Une autre explication de la quasi‑disparition de cet ouvrage des scènes lyriques de nos jours (hormis par exemple à Londres en 2012 ou à Bruxelles en 2019) est la difficulté à réunir un plateau vocal à la hauteur, qui, outre le brio vocal redoutable requis, doit maîtriser parfaitement la langue française pour rendre justice à la déclamation, essentielle ici. Ce disque relève le pari haut la main grâce aux bons soins des équipes du Palazzetto Bru Zane, soutien toujours aussi décisif pour les non‑francophones (trois parmi les quatre chanteurs principaux).

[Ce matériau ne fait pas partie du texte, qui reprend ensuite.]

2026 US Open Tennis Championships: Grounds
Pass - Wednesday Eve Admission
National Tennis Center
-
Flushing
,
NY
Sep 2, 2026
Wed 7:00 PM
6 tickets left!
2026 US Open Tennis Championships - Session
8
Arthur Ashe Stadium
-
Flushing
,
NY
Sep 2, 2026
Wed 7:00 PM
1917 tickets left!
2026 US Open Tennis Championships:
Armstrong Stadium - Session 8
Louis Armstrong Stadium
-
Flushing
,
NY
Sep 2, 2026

Ainsi de John Osborn (Robert), qui prouve une nouvelle fois son affinité avec le répertoire français (voir encore récemment son interprétation éloquente dans La Juive, à Genève), à force d’aisance et d’éclat sur une large tessiture, sans jamais oublier le sens du texte. A ses côtés, Erin Morley (Isabelle) fait valoir un velouté d’émission et des aigus rayonnants avec une facilité déconcertante, d’une tendresse étreignante, qu’il faut absolument entendre dans la cavatine déchirante « Grâce pour toi » au IV, l’un des sommets de l’ouvrage. On aime aussi grandement l’étourdissante Amina Edris (Alice), très à l’aise dans la virtuosité, même si la prononciation reste à améliorer dans les passages rapides. C’est là le grand point fort de Nicolas Courjal (Bertram), et ce malgré un vibrato prononcé dans les parties plus enlevées. Le chanteur français démontre toute ses qualités superlatives de diseur, qui lui ont déjà valu des louanges méritées en des rôles similaires, notamment celui de Méphistophélès dans La Damnation de Faust, comme à Strasbourg en 2019.
Aux côtés de seconds rôles tous très investis, le Chœur de l’Opéra national de Bordeaux fait valoir des qualités de précision surtout audibles côté féminin. Mais c’est surtout la prestation de Marc Minkowski, à la tête d’un excellent Orchestre national Bordeaux Aquitaine, qui rend cette publication indispensable, à force d’énergie communicative, d’ivresse rythmique et d’attention aux nuances. De grands disques, qui portent haut le génie de Meyerbeer.